La décision de l’INPI du 13 septembre 2024 dans l’affaire NL 23-0183 aborde la question cruciale de la mauvaise foi en droit des marques. L’annulation de la marque « POMPON », déposée dans le but de monopoliser un nom associé au célèbre sculpteur François Pompon, illustre l’abus des droits de propriété intellectuelle pour un avantage commercial indu. Cet article analyse le raisonnement juridique, les preuves et les implications de cette décision pour les entreprises opérant dans les secteurs de la propriété intellectuelle et du patrimoine culturel.

Résumé de l’affaire

Contexte

La marque « POMPON », déposée par un exploitant de boutiques de musées, a fait l’objet d’une procédure d’annulation initiée par la société Dixit Arte SAS. Cette dernière a soutenu que l’enregistrement visait à monopoliser le nom « Pompon », associé au sculpteur François Pompon, dont les œuvres appartiennent au domaine public.

Arguments clés

Au cœur de l’affaire se trouvaient des allégations de mauvaise foi. La partie demanderesse a affirmé que le titulaire de la marque cherchait à exploiter le statut de domaine public du nom de François Pompon en imposant des redevances aux autres utilisateurs légitimes. Cette démarche était perçue comme une tentative d’obtenir un contrôle indu sur un nom qui devrait rester accessible à tous les acteurs du secteur artistique et patrimonial. Le déposant a répondu que la marque avait été enregistrée pour protéger l’intégrité de l’héritage de Pompon et garantir des reproductions de haute qualité.

Analyse juridique

Établir la mauvaise foi

L’INPI a fondé sa décision sur l’article L.714-3 du Code de la propriété intellectuelle, qui permet l’annulation des marques déposées de mauvaise foi. Cette analyse exige une évaluation complète de l’intention du déposant au moment du dépôt, conformément à la jurisprudence européenne. Des éléments tels que la connaissance d’utilisations antérieures par des tiers et le contexte général de l’enregistrement sont déterminants pour établir la mauvaise foi.

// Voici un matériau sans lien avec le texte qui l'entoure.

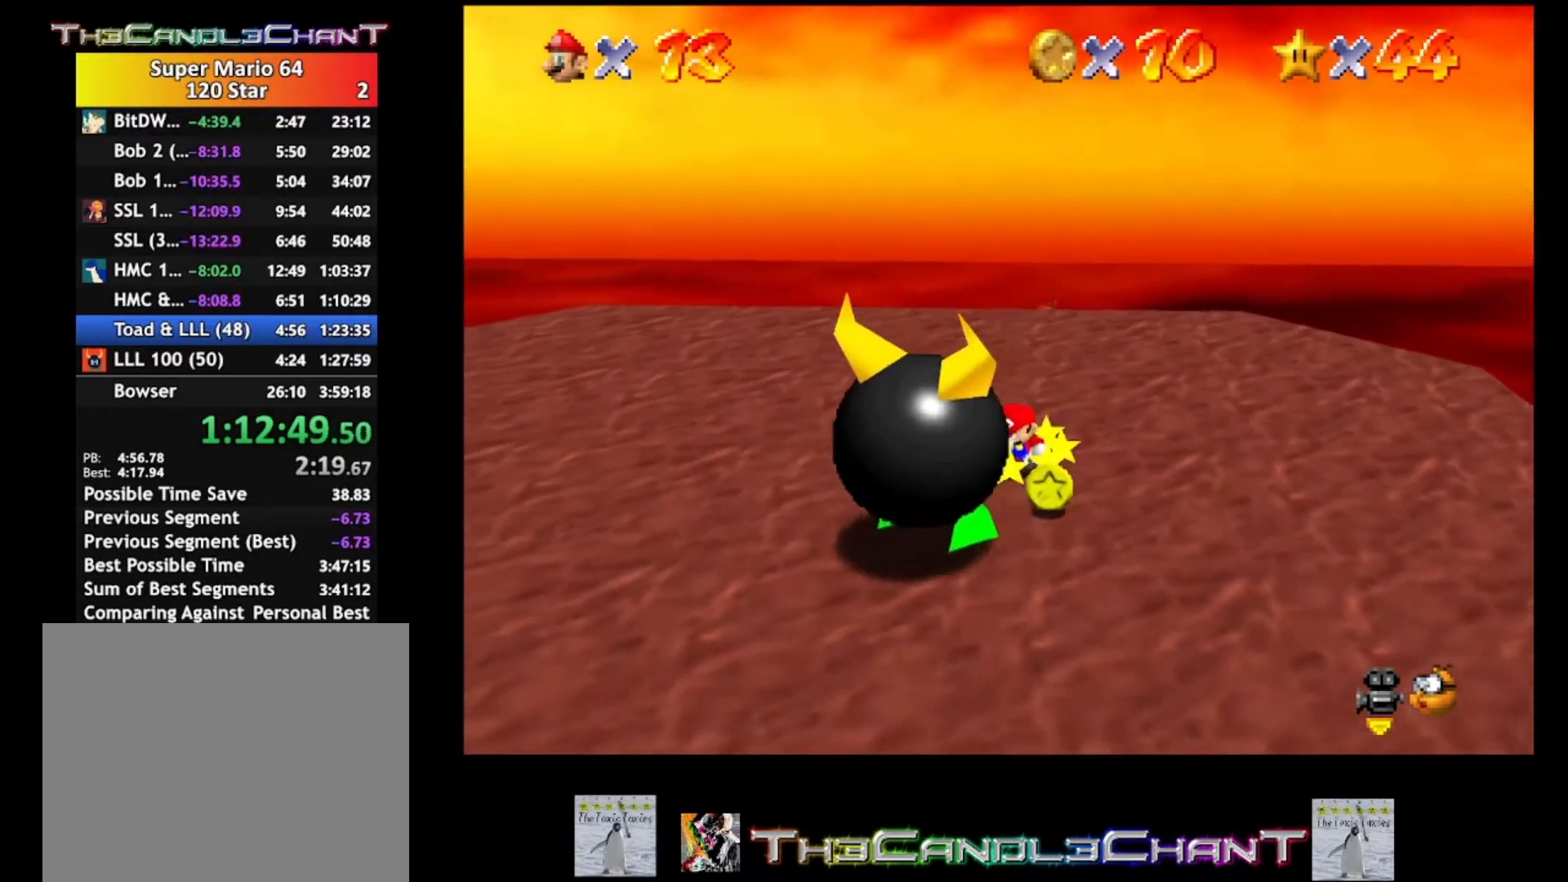
{"buttons": [], "left_stick": "down", "right_stick": "center", "events": []}
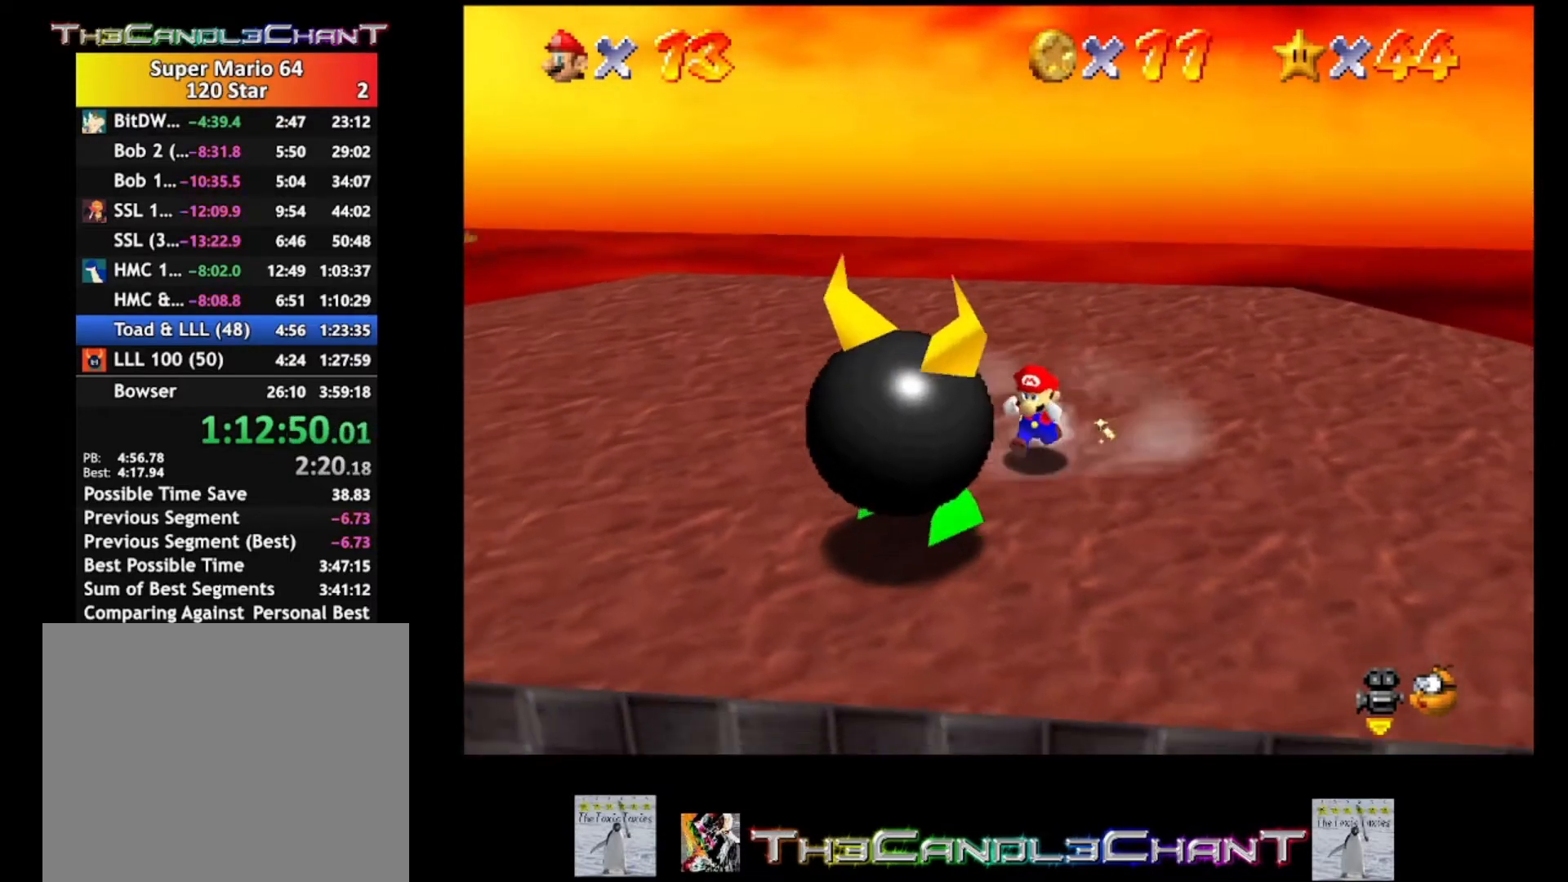
{"buttons": [], "left_stick": "down-left", "right_stick": "center", "events": [[100, "left_stick", "down-left"], [133, "A", "down"], [133, "X", "down"], [267, "A", "up"], [267, "X", "up"], [333, "A", "down"], [333, "X", "down"], [433, "A", "up"], [433, "X", "up"]]}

Rôle des preuves pour démontrer l’intention

Les éléments décisifs incluaient l’activité du déposant en tant que gestionnaire de boutiques de musées à Dijon, ce qui lui donnait un accès direct aux produits de Dixit Arte. De plus, des courriers électroniques proposant des licences payantes ont renforcé l’affirmation selon laquelle l’enregistrement visait délibérément à monétiser un nom essentiel au domaine public. L’argument du déposant concernant la protection de l’héritage de l’artiste a été jugé peu crédible au vu des motivations financières mises en évidence par les preuves.

Décision et implications

Annulation de la marque

L’INPI a conclu que la marque « POMPON » avait été déposée dans l’intention de créer un monopole indu sur un nom appartenant au domaine public. En restreignant l’accès à un terme essentiel à la reproduction et à la vente des œuvres de François Pompon, le déposant a exploité le système de marques de manière contraire à son objectif.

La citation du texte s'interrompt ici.